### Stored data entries
----------

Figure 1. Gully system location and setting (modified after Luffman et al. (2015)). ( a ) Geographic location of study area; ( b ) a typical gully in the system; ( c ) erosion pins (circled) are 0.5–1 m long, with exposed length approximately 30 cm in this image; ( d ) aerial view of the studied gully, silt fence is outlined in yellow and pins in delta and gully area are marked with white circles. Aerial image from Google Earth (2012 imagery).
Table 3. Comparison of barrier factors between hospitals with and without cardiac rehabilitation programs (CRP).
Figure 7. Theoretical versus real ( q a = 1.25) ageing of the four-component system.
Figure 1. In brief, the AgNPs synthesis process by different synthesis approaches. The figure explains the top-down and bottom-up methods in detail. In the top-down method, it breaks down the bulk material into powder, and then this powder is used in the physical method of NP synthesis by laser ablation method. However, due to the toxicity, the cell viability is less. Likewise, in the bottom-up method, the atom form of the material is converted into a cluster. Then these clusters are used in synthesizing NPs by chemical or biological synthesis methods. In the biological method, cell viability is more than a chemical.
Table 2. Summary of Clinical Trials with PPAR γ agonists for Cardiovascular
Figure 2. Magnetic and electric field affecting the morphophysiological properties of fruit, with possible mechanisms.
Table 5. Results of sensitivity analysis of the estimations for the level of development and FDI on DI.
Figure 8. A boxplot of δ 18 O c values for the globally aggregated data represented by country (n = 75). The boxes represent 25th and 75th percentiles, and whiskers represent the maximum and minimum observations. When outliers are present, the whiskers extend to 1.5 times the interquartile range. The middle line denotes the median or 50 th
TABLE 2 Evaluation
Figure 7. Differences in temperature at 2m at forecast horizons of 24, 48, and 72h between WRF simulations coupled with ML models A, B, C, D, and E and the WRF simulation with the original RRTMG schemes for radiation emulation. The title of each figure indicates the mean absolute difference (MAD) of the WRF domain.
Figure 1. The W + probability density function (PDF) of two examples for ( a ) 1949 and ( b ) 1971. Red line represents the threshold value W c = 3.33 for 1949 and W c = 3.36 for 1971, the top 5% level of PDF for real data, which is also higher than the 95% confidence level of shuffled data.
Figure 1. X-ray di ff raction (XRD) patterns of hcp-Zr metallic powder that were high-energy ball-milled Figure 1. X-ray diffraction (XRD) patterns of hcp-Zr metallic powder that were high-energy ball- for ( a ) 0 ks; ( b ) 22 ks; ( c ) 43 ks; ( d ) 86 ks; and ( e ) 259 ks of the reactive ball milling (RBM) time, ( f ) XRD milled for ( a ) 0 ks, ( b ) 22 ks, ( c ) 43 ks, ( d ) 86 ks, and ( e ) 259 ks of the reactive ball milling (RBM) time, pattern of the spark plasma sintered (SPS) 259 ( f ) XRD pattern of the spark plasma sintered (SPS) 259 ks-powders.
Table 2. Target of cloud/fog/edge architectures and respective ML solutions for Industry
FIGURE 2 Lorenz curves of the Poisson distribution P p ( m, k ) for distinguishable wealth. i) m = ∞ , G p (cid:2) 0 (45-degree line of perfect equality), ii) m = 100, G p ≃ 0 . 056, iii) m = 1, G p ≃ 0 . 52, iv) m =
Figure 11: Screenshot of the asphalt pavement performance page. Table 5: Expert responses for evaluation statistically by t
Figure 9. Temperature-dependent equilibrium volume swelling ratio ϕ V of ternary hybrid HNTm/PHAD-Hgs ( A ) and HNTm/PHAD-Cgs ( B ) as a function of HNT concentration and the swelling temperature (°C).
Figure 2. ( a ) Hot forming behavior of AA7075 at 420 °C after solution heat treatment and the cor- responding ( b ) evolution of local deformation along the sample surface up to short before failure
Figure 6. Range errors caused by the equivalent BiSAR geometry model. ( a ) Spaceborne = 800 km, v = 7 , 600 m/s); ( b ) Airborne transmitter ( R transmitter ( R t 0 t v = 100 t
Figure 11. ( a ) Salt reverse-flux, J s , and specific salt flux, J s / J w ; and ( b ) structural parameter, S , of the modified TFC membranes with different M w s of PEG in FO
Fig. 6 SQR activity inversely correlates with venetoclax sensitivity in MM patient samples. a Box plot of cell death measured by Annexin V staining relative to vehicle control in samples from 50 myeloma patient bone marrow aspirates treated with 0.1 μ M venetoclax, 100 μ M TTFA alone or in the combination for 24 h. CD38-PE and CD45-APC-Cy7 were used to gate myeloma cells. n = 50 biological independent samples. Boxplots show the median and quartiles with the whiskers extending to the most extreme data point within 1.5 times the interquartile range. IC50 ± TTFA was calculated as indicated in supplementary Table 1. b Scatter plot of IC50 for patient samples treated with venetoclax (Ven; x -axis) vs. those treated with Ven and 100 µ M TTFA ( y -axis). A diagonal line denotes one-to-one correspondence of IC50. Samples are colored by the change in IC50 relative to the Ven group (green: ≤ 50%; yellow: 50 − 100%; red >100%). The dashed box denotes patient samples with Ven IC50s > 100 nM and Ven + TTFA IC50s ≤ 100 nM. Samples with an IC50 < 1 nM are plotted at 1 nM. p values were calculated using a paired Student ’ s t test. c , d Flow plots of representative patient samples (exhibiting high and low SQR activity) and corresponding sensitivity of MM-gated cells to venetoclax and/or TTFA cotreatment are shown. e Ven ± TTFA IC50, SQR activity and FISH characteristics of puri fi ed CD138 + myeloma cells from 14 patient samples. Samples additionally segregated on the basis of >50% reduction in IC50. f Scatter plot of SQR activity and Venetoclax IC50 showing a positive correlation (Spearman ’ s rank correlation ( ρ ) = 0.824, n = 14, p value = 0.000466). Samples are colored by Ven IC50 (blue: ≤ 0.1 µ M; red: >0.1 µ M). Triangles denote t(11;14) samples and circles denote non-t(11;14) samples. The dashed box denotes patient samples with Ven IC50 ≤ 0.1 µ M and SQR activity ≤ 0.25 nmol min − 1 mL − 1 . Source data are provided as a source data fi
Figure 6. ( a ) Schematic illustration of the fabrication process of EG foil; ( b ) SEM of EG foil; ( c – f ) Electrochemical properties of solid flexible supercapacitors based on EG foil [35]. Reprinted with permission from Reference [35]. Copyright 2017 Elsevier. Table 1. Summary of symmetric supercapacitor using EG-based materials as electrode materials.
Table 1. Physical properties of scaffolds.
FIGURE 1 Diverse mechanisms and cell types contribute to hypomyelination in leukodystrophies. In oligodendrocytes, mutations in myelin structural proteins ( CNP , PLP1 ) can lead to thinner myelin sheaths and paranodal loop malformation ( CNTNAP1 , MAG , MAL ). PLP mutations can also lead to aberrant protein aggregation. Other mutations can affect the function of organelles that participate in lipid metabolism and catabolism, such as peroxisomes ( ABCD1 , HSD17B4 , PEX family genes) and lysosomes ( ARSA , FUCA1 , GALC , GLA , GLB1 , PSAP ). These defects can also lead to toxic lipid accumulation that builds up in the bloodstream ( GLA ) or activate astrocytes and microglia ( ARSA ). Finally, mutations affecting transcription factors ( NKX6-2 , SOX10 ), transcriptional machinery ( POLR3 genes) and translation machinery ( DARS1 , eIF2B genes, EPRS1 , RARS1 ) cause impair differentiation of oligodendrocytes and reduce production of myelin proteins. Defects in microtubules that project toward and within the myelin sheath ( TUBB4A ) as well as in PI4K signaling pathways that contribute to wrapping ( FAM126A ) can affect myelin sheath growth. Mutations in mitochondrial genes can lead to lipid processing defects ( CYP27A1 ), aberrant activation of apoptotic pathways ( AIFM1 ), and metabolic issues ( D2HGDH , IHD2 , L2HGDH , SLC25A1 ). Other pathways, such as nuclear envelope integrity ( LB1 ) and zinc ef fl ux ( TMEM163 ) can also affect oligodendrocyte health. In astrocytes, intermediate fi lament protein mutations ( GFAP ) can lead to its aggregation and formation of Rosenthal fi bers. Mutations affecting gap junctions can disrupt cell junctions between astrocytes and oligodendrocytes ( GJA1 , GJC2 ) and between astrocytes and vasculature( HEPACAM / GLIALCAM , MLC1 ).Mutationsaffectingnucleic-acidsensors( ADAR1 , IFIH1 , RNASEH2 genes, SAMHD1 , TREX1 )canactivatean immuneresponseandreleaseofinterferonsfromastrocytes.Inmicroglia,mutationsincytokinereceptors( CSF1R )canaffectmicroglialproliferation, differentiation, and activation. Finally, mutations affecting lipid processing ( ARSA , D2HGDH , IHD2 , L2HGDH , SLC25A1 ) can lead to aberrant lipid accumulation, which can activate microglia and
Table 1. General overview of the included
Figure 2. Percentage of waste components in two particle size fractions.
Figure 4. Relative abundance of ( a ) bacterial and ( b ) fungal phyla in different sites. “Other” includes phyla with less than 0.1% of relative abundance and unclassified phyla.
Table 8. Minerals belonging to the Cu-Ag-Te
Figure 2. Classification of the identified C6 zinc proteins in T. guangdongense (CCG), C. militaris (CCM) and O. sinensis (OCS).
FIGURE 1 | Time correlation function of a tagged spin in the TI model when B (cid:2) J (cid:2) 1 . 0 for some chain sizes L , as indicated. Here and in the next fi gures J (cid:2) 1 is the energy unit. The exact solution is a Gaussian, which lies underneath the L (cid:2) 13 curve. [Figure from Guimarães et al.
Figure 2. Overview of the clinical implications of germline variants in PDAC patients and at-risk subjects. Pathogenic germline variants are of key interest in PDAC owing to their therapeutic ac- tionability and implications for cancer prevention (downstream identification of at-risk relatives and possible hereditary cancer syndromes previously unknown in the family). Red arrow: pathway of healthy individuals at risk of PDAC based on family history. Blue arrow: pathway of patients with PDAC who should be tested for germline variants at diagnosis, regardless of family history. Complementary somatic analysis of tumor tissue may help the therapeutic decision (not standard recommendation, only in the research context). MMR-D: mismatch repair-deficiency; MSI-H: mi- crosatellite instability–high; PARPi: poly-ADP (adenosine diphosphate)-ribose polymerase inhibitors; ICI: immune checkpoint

----------

### WORK INSTRUCTION
Return, from the data, each line where the string "system" occurs.

### ANSWER TO THIS PROBLEM
Figure 1. Gully system location and setting (modified after Luffman et al. (2015)). ( a ) Geographic location of study area; ( b ) a typical gully in the system; ( c ) erosion pins (circled) are 0.5–1 m long, with exposed length approximately 30 cm in this image; ( d ) aerial view of the studied gully, silt fence is outlined in yellow and pins in delta and gully area are marked with white circles. Aerial image from Google Earth (2012 imagery).
Figure 7. Theoretical versus real ( q a = 1.25) ageing of the four-component system.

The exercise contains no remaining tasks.